Thursday, 20 August 2015

Review: Until Friday Night by Abbi Glines

The first novel in a brand-new series—from New York Times and USA TODAY bestselling author Abbi Glines—about a small Southern town filled with cute boys in pickup trucks, Friday night football games, and crazy parties that stir up some major drama.

To everyone who knows him, West Ashby has always been that guy: the cocky, popular, way-too-handsome-for-his-own-good football god who led Lawton High to the state championships. But while West may be Big Man on Campus on the outside, on the inside he’s battling the grief that comes with watching his father slowly die of cancer.

Two years ago, Maggie Carleton’s life fell apart when her father murdered her mother. And after she told the police what happened, she stopped speaking and hasn’t spoken since. Even the move to Lawton, Alabama, couldn’t draw Maggie back out. So she stayed quiet, keeping her sorrow and her fractured heart hidden away.

As West’s pain becomes too much to handle, he knows he needs to talk to someone about his father—so in the dark shadows of a post-game party, he opens up to the one girl who he knows won’t tell anyone else.

West expected that talking about his dad would bring some relief, or at least a flood of emotions he couldn’t control. But he never expected the quiet new girl to reply, to reveal a pain even deeper than his own—or for them to form a connection so strong that he couldn’t ever let her go…

Kindle Edition, 320 pages
Expected publication: August 25th 2015 by Simon Pulse 
Genre: YA/NA

Kristine's Thoughts:

** I received an advanced readers copy from Simon Pulse via Edelweiss in exchange for an honest review. Thank you!**

This is a brand new series and no matter what my thoughts on the book are, I think YA/NA fans are going to be drawn to it. It will either be a case of loving the book or loving to hate it. My thoughts take two different paths when it comes to this book.

I'll start with a few of my thoughts on the characters in this book. I'm not going to lie. West was no book boyfriend of mine, in fact I hated him for a large chunk of the time. He was arrogant, obnoxious and totally disrespectful to the girls in his life. He was also dealing with some pretty heavy issues at home. While it doesn't excuse his behaviour it certainly explains it. Reflecting on his behaviour I actually kind of liked the fact that Glines didn't pen a perfect character with a list of admirable qualities. It made it a little more real and showcased the ugly side of people when dealing with hard core emotions.
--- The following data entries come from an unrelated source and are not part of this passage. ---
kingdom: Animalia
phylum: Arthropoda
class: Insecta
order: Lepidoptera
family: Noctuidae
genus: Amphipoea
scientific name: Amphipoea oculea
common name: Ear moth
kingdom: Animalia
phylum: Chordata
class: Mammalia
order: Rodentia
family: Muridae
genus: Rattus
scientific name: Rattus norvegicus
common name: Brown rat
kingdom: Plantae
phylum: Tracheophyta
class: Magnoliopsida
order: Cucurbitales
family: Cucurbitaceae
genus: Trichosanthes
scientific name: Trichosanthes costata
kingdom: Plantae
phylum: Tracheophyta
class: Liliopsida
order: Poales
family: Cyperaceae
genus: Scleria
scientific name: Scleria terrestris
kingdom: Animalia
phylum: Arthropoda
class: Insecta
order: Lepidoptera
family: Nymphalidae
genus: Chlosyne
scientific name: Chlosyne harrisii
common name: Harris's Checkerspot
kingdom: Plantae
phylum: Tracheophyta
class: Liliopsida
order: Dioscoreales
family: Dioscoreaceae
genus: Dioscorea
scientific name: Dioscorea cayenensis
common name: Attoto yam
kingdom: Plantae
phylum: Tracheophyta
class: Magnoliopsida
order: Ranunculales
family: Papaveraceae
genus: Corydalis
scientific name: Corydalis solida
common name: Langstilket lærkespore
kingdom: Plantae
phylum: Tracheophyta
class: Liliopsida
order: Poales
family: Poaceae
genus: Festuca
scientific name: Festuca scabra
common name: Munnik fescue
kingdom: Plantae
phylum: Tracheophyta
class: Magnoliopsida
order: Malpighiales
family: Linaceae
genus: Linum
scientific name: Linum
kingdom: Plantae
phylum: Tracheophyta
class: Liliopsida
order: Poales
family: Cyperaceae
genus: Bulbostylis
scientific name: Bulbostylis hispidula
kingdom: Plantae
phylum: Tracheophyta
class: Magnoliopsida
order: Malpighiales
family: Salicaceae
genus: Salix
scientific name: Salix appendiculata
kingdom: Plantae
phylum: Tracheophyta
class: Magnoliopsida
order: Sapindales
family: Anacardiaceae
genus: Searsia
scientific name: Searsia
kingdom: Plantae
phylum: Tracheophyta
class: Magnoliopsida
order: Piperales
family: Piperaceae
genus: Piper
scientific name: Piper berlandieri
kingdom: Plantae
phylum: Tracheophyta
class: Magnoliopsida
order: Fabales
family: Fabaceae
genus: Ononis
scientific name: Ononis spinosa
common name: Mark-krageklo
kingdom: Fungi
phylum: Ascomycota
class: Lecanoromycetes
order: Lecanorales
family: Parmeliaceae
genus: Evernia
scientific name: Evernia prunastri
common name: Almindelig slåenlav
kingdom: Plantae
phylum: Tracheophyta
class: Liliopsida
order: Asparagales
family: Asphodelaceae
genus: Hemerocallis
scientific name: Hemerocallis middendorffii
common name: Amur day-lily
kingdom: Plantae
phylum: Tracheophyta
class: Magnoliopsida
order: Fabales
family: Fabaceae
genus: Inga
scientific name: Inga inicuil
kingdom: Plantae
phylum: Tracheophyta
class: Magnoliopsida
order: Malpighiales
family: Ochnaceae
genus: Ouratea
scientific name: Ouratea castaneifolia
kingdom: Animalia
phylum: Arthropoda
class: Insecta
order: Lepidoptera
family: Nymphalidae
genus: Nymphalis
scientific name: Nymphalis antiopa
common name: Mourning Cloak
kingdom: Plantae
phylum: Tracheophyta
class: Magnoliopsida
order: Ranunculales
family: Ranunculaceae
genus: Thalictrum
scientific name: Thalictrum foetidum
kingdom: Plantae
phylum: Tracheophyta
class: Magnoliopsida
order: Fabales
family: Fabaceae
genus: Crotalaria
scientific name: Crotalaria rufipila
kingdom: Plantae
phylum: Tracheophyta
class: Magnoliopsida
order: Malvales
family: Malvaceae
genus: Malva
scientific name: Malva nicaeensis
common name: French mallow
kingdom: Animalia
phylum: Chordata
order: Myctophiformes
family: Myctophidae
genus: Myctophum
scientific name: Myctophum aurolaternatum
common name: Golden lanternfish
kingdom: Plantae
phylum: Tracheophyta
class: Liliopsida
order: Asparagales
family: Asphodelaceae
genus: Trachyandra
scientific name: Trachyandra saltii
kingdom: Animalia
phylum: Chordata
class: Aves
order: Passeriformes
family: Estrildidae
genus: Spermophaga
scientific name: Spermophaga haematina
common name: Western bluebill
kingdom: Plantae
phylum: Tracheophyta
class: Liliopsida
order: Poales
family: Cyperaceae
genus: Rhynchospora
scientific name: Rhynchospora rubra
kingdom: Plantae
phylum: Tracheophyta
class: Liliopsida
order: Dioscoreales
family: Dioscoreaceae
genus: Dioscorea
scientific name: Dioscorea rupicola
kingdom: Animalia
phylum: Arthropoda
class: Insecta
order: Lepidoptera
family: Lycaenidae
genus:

When it came to Maggie I was a little more undecided. At times I thought she was weak but at other times I thought she was really strong. She made it out of the most unthinkable situation in the only way she knew how. Her weakness was more with dealing with her feelings for West. There were times when I wanted to reach into the book and shake some sense into her with the way he treated her. Having said that, underneath all the ugly there were some moments of beauty in the way they helped each other that had me holding out hope for them. Some of the ugly was brought to light and called out in the story which I appreciated because it made me more able to route for the two of them.

People can read this book and talk about how self centred, shallow and disrespectful the characters were in this book till the sun comes up. I can tell you, this was my small town high school, field parties and all. For each character in the book I could think of someone like them. Not everyone was like that but it was a very honest depiction of the way some high school kids act. I'm talking both the male and female characters. I'm not saying that it is OK, I'm just saying that people like this exist and the story isn't that far off the mark whether we like it or not. I have to give props to Glines for cutting out the rainbows and unicorns and giving us some of the not so nice parts of high school life. Not every high school kid is mature beyond their years and perfect in every way and it is almost refreshing to read about it.

In the end there were moments that I loved and moments that I hated. It did however keep me thinking and entertained for the few hours that it took me to read it. The more I thought about it the more I liked it and I think it was because of all the character flaws. In the end, we are all flawed. I will definitely read the rest of the series and I look forward to whatever it brings.

About the Author
Abbi Glines is a #1 New York Times, USA Today, and Wall Street Journal bestselling author of the Rosemary Beach, Sea Breeze, Vincent Boys, and Existence series. She has a new YA series coming out in the fall of 2015 titled The Field Party Series . She never cooks unless baking during the Christmas holiday counts. She believes in ghosts and has a habit of asking people if their house is haunted before she goes in it. She drinks afternoon tea because she wants to be British but alas she was born in Alabama. When asked how many books she has written she has to stop and count on her fingers. When she’s not locked away writing, she is reading, shopping (major shoe and purse addiction), sneaking off to the movies alone, and listening to the drama in her teenagers lives while making mental notes on the good stuff to use later. Don’t judge.

Connect with Abbi

1 comment:

  1. As much as it sounds like I might have problems with the characters, it also seems like they're pretty realistic and really made you feel. I haven't loved the Abbi Glines books that I've read but Until Friday Nights is definitely drawing me in. I'm not sure if I'll pick this up but great review!